Mycetoma is a descriptive term to describe a number of bacterial and fungal infections with a similar clinical appearance. The etiologic agents are typically saprophytic organisms found in soil or plant debris that gain entry to skin and subcutaneous tissue through minor trauma. The original description in the Madura region of India and the most common clinical involvement of the foot are the origins of the common clinical name, "Madura foot." The same process may occur in the hand and, less commonly, other locations on the body. The infection has broad geographic distribution with an increased incidence in tropical and subtropical areas (2).

The clinical presentation is that of a slowly progressive, fistulizing swelling of a localized area. Pain is variable and often less than one might anticipate from visual inspection. As the disease progresses, bony destruction occurs. Characteristic granules may be seen to exit from the fistulae and are of a variety of colors depending on the organisms (17).

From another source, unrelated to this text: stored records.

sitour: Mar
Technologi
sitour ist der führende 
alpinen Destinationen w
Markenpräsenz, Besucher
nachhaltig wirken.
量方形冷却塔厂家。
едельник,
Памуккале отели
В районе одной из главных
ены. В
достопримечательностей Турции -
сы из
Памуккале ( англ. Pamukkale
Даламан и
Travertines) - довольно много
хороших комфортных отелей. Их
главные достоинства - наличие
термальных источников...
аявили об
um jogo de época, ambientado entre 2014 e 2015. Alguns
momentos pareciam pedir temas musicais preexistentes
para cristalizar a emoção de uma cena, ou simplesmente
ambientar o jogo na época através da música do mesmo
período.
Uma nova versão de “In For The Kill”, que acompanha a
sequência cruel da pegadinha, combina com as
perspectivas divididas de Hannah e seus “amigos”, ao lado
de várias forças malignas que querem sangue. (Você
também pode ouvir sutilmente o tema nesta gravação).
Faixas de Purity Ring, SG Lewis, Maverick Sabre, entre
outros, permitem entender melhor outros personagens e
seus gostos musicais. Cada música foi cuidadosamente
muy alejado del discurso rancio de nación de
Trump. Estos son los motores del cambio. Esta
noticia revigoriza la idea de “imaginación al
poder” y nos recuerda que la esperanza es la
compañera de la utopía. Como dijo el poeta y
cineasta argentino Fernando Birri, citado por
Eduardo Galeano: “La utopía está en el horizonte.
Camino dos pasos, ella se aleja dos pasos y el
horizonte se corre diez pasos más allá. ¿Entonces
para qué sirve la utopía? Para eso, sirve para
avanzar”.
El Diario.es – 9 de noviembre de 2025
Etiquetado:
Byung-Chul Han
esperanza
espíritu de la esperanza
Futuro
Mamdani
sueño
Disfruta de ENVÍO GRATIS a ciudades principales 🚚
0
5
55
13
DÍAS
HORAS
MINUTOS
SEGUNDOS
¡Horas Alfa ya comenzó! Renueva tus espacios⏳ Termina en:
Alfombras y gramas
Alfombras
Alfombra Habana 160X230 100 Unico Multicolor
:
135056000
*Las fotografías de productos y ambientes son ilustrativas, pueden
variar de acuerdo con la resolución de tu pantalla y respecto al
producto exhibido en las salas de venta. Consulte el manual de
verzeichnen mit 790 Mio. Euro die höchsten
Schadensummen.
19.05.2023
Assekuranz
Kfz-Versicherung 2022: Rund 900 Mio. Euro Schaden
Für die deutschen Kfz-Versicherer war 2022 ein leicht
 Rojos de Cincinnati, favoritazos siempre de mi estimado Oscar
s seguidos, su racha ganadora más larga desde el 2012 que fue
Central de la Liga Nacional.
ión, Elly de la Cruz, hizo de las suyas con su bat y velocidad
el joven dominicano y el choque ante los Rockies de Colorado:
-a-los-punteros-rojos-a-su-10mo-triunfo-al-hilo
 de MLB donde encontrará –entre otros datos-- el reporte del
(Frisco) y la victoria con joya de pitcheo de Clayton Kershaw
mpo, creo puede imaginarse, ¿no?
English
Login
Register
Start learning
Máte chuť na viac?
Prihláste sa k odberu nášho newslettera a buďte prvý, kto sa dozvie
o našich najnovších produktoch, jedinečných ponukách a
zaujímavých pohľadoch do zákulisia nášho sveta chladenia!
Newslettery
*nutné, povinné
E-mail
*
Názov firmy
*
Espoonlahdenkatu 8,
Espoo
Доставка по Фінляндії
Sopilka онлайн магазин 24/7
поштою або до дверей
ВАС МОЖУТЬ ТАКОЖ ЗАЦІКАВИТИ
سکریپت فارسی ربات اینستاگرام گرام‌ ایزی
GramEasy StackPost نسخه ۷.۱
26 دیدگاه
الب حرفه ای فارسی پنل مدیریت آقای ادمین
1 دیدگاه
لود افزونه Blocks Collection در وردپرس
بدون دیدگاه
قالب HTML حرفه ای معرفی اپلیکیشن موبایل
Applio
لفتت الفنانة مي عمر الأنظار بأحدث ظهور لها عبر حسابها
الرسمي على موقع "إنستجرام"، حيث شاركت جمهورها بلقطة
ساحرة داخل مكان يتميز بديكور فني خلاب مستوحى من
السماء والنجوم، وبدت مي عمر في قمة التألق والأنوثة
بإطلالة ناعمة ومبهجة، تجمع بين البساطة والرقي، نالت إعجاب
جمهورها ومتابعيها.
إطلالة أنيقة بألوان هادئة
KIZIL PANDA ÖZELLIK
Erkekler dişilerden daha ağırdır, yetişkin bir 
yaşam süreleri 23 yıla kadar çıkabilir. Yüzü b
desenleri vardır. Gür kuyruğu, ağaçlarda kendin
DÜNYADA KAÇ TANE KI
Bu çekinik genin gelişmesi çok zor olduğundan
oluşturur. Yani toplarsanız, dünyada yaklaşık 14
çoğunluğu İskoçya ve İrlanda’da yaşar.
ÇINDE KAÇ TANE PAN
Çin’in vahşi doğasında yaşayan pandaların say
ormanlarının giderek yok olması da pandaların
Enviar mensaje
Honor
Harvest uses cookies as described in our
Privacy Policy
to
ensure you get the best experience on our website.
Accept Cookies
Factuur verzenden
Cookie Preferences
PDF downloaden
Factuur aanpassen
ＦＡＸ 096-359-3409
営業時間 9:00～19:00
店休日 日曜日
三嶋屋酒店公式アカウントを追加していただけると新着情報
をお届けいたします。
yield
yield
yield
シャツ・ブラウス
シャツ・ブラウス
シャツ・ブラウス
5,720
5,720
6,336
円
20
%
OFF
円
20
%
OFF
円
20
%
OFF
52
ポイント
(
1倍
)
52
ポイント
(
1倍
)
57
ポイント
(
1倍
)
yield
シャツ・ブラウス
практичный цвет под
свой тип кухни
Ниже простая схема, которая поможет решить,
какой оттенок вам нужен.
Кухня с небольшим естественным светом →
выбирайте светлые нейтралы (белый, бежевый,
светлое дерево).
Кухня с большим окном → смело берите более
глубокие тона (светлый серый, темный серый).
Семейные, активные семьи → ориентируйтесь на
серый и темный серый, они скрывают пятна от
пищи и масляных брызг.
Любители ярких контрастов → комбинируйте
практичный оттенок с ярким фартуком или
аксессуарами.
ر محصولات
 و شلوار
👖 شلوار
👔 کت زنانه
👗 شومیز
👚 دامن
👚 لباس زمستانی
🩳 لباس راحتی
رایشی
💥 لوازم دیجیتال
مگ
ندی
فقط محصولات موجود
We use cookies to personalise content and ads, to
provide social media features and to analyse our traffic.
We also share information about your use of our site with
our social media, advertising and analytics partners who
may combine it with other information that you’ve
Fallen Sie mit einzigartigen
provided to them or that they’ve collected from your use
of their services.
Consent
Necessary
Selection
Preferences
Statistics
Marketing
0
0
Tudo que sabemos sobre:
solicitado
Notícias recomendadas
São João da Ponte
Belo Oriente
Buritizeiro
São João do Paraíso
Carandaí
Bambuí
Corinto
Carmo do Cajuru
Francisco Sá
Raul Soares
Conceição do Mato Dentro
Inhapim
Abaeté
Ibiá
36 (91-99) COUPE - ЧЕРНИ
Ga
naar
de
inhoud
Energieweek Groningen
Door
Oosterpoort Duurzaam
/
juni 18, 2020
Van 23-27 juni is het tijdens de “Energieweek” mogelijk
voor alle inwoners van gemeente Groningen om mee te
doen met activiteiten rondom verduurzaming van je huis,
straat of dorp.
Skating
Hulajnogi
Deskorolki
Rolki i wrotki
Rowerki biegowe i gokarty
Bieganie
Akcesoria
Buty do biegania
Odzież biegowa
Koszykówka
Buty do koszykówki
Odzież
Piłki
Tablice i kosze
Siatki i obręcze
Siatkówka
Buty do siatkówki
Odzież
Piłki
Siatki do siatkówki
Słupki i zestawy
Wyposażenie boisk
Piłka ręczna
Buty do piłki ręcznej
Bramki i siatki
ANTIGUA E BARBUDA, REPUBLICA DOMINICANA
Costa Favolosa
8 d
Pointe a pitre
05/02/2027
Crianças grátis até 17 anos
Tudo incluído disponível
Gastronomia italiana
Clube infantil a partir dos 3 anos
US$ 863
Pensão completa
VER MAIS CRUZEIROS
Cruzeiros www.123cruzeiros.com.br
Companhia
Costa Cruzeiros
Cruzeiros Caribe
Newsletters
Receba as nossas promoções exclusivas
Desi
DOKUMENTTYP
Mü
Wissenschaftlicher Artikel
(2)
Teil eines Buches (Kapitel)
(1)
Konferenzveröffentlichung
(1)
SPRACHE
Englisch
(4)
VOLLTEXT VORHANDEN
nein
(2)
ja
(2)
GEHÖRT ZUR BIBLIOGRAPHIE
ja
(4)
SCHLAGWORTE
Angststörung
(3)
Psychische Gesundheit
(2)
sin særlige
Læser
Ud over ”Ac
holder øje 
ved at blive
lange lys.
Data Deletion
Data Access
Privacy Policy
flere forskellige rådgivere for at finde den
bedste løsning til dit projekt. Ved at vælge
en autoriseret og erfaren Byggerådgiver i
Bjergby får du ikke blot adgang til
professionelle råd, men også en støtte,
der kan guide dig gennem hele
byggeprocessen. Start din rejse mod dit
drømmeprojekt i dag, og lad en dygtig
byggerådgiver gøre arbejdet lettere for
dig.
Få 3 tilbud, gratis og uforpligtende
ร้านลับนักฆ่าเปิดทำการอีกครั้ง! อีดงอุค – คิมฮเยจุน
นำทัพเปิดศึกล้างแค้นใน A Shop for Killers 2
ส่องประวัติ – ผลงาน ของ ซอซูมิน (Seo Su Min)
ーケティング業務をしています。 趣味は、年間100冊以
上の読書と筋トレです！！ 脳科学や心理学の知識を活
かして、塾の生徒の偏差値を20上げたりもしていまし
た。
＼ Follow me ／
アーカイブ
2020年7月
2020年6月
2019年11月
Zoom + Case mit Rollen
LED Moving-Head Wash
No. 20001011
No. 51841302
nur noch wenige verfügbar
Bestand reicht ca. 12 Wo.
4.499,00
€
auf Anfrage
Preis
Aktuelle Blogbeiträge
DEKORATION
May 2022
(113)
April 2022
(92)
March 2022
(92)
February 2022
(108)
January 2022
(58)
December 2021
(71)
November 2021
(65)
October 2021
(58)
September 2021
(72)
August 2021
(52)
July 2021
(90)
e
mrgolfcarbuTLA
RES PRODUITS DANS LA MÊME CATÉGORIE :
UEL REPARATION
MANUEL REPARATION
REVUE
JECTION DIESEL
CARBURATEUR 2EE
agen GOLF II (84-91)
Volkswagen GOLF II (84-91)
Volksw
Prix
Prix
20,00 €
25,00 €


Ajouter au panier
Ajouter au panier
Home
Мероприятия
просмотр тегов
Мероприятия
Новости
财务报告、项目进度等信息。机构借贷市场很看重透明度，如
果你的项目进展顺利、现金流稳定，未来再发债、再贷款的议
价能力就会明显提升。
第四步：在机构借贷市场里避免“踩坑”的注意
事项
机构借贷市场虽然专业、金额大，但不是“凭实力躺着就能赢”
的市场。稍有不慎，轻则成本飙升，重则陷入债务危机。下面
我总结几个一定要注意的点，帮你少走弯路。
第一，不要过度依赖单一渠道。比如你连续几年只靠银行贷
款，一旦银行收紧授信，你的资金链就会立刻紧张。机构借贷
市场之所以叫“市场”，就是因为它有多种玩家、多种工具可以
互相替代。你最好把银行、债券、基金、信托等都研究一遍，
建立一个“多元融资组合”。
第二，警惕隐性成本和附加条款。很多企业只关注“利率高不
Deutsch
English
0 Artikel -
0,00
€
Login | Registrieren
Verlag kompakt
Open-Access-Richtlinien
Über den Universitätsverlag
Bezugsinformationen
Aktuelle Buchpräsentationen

Mycetomas are caused by a variety of bacteria and fungi. Bacteria include, predominantly, members of the genus Actinomadura and Nocardia and are referred to as actinomycetomas. Frequent fungal pathogens include the genera of Madurella and Scedosporium (1,17,18,19).

The diagnosis is based on the clinical appearance and the presence of granules in the fistulae. The diagnosis may be supported by the radiographic appearance of bony destruction. A definitive diagnosis requires the microbi-ologic isolation of the offending organisms, which are best obtained from surgical biopsy. The differential diagnosis includes botryomycosis, tuberculosis, coccidioidomycosis, and other chronic invasive infections (17,18).

Medical treatment is dependent on the isolation of the pathogen and an understanding of its sensitivity. Surgery has a limited or no role in treatment, outside of assisting in diagnosis (18,19).